_Collected data_
=== Section Start ===

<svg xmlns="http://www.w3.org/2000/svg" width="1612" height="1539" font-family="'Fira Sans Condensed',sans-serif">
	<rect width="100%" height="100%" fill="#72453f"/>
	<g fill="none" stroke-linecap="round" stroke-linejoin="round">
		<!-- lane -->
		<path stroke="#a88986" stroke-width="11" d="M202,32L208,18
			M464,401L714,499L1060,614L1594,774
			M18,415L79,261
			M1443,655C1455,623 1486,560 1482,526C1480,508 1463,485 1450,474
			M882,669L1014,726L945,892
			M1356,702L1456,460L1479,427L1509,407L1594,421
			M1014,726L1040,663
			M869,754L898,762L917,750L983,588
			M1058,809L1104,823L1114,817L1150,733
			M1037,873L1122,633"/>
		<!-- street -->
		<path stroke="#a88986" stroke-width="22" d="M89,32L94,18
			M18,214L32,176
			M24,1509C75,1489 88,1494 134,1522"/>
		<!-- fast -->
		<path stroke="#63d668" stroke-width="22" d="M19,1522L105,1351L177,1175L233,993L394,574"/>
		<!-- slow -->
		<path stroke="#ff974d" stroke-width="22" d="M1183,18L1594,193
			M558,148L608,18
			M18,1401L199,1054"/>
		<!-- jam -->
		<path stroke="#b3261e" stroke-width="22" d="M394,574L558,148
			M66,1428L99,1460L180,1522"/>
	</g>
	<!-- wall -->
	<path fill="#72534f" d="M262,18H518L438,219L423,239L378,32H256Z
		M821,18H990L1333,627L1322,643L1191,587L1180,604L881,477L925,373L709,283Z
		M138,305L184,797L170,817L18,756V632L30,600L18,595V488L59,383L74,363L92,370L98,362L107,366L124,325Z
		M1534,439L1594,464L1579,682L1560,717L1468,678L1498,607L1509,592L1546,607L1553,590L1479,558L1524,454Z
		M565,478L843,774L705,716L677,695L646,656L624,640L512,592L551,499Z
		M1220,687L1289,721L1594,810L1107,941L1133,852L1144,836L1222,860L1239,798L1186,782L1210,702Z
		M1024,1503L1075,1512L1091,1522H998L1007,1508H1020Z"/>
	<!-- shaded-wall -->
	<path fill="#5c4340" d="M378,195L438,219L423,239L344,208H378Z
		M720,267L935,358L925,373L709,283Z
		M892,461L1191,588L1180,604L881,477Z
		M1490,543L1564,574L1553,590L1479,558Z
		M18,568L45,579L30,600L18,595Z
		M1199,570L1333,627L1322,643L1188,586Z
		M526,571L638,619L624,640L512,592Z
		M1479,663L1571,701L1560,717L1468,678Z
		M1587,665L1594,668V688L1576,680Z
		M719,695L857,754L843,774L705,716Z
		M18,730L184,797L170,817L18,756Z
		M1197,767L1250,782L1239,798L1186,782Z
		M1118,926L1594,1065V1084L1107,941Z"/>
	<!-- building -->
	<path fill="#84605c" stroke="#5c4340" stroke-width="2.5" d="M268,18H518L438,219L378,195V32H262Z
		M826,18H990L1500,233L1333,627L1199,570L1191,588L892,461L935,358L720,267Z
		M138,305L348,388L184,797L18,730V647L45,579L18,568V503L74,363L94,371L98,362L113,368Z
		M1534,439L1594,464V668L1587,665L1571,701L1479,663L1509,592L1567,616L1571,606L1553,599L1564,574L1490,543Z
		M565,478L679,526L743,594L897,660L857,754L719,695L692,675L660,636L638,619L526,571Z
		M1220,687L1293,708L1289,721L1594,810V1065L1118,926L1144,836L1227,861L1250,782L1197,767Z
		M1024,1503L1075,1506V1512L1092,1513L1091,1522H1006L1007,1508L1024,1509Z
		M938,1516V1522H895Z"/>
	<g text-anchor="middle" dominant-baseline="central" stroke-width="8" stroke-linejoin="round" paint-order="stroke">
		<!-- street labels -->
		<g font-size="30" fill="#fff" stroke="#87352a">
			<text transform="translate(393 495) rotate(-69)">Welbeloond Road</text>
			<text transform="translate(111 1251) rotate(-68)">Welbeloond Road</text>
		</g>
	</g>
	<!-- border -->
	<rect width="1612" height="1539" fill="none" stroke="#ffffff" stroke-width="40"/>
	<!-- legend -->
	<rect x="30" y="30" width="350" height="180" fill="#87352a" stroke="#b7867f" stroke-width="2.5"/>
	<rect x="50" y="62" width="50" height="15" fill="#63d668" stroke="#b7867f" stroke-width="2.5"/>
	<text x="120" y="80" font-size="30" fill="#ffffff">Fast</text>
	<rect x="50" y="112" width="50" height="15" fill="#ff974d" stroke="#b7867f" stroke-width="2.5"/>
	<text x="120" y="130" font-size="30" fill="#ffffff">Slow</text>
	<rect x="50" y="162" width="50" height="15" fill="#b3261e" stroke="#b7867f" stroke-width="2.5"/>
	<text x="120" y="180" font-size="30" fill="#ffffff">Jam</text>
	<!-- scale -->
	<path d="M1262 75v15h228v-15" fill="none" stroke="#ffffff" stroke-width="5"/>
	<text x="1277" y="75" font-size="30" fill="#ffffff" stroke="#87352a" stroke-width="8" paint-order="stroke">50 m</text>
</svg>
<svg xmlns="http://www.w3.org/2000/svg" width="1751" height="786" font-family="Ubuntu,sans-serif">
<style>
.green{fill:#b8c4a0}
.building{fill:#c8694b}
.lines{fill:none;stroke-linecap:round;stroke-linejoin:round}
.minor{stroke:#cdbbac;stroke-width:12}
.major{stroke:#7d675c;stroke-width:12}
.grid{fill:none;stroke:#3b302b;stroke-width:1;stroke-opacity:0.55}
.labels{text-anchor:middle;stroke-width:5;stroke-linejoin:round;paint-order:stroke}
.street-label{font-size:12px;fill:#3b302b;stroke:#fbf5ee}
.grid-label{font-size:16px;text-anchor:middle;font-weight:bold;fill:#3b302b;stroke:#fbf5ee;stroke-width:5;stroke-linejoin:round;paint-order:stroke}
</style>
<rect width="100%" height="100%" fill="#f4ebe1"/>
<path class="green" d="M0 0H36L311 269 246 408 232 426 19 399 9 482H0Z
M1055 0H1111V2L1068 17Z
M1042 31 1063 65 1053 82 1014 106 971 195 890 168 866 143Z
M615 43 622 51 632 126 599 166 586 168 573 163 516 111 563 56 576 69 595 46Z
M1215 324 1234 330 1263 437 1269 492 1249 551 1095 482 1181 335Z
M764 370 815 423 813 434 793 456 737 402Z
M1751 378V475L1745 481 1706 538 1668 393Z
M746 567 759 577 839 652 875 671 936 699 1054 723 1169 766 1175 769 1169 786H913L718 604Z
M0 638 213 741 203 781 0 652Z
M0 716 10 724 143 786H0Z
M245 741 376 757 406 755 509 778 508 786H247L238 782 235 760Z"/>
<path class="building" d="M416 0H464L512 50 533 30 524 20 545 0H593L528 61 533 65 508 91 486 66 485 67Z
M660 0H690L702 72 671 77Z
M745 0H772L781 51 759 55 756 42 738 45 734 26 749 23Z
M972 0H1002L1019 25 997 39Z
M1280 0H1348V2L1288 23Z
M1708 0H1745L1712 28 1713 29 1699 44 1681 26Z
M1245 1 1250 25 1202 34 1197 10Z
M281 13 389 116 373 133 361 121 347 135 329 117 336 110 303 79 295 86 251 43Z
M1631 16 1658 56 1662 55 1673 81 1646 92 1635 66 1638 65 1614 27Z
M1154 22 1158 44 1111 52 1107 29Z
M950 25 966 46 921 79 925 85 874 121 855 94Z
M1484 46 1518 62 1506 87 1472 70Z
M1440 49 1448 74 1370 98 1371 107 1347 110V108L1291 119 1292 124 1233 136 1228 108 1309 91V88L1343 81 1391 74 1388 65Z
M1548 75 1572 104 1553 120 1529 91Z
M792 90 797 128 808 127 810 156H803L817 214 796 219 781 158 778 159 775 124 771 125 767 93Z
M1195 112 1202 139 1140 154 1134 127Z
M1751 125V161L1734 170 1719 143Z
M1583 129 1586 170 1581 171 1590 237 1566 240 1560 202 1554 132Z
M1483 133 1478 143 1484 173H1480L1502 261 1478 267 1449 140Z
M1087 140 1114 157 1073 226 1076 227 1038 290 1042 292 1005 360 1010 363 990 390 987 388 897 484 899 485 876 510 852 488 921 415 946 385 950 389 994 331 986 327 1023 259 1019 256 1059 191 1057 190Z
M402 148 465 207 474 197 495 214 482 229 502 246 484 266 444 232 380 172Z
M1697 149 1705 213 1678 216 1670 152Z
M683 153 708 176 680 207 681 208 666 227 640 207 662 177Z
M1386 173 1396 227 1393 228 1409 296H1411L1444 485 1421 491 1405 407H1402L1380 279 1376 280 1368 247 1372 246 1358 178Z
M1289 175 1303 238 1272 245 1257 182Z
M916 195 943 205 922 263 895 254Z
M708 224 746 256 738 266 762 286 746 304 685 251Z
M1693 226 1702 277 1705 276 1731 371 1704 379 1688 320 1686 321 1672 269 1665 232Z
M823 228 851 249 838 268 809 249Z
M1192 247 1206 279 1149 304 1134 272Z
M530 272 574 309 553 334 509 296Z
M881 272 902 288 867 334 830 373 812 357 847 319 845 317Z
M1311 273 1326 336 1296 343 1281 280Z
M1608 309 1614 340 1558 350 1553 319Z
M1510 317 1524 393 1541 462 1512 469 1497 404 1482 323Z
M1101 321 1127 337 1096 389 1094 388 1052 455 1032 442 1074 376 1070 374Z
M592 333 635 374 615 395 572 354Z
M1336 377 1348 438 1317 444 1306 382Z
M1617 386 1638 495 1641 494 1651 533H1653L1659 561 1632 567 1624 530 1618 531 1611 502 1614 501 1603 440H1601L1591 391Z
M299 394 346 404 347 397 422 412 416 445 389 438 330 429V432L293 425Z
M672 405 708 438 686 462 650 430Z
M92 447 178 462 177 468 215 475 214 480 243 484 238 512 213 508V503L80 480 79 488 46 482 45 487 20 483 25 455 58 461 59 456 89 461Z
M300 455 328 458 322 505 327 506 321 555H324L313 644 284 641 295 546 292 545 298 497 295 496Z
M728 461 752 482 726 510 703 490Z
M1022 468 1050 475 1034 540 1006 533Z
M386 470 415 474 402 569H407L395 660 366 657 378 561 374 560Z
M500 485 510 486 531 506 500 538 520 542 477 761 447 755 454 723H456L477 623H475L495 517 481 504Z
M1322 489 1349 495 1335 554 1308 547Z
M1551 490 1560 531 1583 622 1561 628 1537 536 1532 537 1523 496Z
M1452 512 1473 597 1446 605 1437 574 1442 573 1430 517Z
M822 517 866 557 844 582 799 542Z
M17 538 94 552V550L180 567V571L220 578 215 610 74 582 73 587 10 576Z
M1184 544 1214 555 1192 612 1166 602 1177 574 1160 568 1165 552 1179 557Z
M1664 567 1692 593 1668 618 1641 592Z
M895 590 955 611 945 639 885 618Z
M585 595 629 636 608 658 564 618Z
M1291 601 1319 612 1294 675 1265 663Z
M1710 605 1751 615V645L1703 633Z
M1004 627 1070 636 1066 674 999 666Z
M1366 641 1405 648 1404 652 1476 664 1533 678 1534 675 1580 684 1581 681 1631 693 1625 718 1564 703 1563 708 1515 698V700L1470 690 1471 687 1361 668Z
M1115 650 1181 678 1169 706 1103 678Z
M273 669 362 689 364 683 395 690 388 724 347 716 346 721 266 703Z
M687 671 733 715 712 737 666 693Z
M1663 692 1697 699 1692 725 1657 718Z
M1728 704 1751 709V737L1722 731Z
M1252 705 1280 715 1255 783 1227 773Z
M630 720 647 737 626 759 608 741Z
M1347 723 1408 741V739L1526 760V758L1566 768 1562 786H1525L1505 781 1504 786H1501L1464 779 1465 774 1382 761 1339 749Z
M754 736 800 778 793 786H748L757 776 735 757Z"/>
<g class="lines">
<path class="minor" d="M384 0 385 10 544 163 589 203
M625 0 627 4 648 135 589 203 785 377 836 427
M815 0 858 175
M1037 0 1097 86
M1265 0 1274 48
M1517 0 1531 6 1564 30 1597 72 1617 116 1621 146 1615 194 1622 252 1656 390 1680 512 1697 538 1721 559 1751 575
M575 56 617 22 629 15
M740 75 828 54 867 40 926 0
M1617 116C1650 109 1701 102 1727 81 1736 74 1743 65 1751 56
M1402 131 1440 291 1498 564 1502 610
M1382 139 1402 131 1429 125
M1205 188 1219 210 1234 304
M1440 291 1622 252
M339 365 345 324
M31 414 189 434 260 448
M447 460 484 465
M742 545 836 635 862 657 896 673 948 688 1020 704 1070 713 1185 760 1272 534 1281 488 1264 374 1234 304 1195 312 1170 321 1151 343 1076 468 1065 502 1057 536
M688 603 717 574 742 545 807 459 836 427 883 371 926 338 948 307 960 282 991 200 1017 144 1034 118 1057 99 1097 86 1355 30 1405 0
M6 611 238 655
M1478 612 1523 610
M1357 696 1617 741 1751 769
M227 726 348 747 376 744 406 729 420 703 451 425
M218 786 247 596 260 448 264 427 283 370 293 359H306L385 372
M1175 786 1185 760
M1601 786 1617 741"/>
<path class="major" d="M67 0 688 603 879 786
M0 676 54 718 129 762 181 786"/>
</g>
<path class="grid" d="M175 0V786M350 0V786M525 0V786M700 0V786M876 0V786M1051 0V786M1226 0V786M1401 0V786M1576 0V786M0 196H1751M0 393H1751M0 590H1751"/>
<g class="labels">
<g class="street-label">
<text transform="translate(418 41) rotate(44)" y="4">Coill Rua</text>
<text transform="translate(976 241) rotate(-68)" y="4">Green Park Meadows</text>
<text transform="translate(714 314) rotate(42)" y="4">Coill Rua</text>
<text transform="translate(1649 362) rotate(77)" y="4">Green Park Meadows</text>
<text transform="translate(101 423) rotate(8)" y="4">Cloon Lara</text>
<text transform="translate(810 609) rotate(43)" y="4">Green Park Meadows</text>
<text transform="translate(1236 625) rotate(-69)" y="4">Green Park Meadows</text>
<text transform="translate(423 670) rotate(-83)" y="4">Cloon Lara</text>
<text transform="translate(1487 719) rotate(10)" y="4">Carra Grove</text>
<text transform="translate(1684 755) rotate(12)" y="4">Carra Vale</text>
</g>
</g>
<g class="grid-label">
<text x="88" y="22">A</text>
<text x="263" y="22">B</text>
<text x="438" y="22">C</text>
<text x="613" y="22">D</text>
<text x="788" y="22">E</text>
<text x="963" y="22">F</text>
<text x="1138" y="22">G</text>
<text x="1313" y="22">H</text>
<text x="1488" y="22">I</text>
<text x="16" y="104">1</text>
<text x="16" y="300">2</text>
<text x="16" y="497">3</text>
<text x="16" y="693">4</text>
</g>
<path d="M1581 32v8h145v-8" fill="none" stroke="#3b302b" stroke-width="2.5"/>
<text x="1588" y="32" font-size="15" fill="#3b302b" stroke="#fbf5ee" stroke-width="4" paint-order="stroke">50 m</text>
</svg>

=== Section End ===

_Task to carry out_
Your task is to find each line in the entries that contains the string "linecap" and copy it.

_The answer_
	<g fill="none" stroke-linecap="round" stroke-linejoin="round">
.lines{fill:none;stroke-linecap:round;stroke-linejoin:round}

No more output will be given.